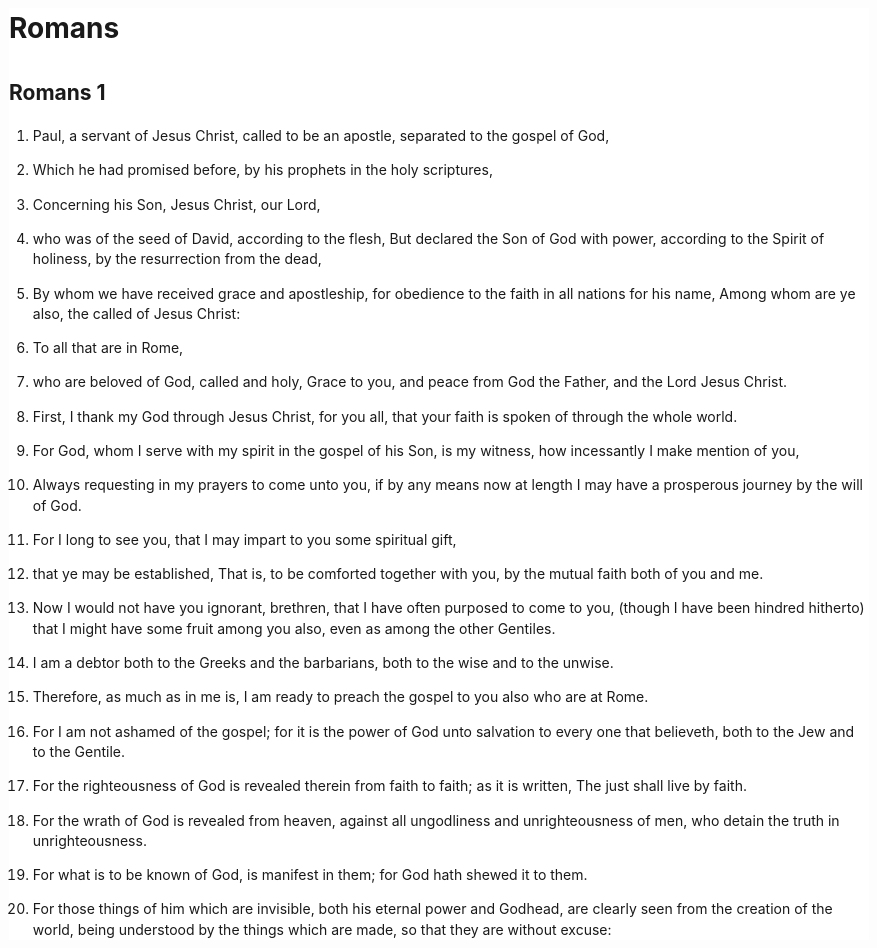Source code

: # Romans

## Romans 1

1. Paul, a servant of Jesus Christ, called to be an apostle, separated to the gospel of God,

2. Which he had promised before, by his prophets in the holy scriptures,

3. Concerning his Son, Jesus Christ, our Lord,

4. who was of the seed of David, according to the flesh, But declared the Son of God with power, according to the Spirit of holiness, by the resurrection from the dead,

5. By whom we have received grace and apostleship, for obedience to the faith in all nations for his name, Among whom are ye also, the called of Jesus Christ:

6. To all that are in Rome,

7. who are beloved of God, called and holy, Grace to you, and peace from God the Father, and the Lord Jesus Christ.

8. First, I thank my God through Jesus Christ, for you all, that your faith is spoken of through the whole world.

9. For God, whom I serve with my spirit in the gospel of his Son, is my witness, how incessantly I make mention of you,

10. Always requesting in my prayers to come unto you, if by any means now at length I may have a prosperous journey by the will of God.

11. For I long to see you, that I may impart to you some spiritual gift,

12. that ye may be established, That is, to be comforted together with you, by the mutual faith both of you and me.

13. Now I would not have you ignorant, brethren, that I have often purposed to come to you, (though I have been hindred hitherto) that I might have some fruit among you also, even as among the other Gentiles.

14. I am a debtor both to the Greeks and the barbarians, both to the wise and to the unwise.

15. Therefore, as much as in me is, I am ready to preach the gospel to you also who are at Rome.

16. For I am not ashamed of the gospel; for it is the power of God unto salvation to every one that believeth, both to the Jew and to the Gentile.

17. For the righteousness of God is revealed therein from faith to faith; as it is written, The just shall live by faith.

18. For the wrath of God is revealed from heaven, against all ungodliness and unrighteousness of men, who detain the truth in unrighteousness.

19. For what is to be known of God, is manifest in them; for God hath shewed it to them.

20. For those things of him which are invisible, both his eternal power and Godhead, are clearly seen from the creation of the world, being understood by the things which are made, so that they are without excuse:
—————
WHAT YOU NEED TO DO: Skip every picture and return the lines above from the top through the one that contains "3. Concerning his".

WRITTEN ANSWER:
Source code

: # Romans

## Romans 1

1. Paul, a servant of Jesus Christ, called to be an apostle, separated to the gospel of God,

2. Which he had promised before, by his prophets in the holy scriptures,

3. Concerning his Son, Jesus Christ, our Lord,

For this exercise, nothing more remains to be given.